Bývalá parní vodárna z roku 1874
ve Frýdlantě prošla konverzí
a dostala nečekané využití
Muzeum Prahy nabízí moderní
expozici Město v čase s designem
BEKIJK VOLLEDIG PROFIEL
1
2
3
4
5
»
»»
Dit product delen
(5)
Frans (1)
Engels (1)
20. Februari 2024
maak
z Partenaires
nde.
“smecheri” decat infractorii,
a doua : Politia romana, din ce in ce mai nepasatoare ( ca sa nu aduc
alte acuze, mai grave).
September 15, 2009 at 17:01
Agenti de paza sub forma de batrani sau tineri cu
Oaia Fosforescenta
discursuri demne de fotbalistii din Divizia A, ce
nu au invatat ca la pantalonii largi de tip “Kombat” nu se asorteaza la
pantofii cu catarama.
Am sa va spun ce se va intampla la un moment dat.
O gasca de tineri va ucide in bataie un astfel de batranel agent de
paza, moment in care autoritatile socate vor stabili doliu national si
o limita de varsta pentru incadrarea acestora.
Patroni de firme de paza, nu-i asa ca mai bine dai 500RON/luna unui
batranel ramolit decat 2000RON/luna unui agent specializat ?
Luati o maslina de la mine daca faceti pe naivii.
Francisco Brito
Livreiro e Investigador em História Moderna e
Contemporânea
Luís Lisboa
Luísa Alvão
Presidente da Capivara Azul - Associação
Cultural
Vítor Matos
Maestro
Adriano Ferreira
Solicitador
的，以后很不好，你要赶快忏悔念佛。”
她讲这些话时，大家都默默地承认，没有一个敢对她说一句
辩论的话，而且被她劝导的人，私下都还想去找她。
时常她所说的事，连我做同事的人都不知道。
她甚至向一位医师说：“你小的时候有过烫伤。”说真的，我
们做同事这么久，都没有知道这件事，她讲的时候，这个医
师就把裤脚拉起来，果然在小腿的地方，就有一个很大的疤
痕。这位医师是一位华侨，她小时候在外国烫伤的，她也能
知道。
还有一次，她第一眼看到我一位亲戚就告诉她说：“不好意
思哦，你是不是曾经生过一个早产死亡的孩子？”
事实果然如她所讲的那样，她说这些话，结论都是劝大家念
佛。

..........

> [Problem description] Copy verbatim the lines from the start of the records through the line containing "alte acuze, mai grave).", including that final line.

> [Written response]
Bývalá parní vodárna z roku 1874
ve Frýdlantě prošla konverzí
a dostala nečekané využití
Muzeum Prahy nabízí moderní
expozici Město v čase s designem
BEKIJK VOLLEDIG PROFIEL
1
2
3
4
5
»
»»
Dit product delen
(5)
Frans (1)
Engels (1)
20. Februari 2024
maak
z Partenaires
nde.
“smecheri” decat infractorii,
a doua : Politia romana, din ce in ce mai nepasatoare ( ca sa nu aduc
alte acuze, mai grave).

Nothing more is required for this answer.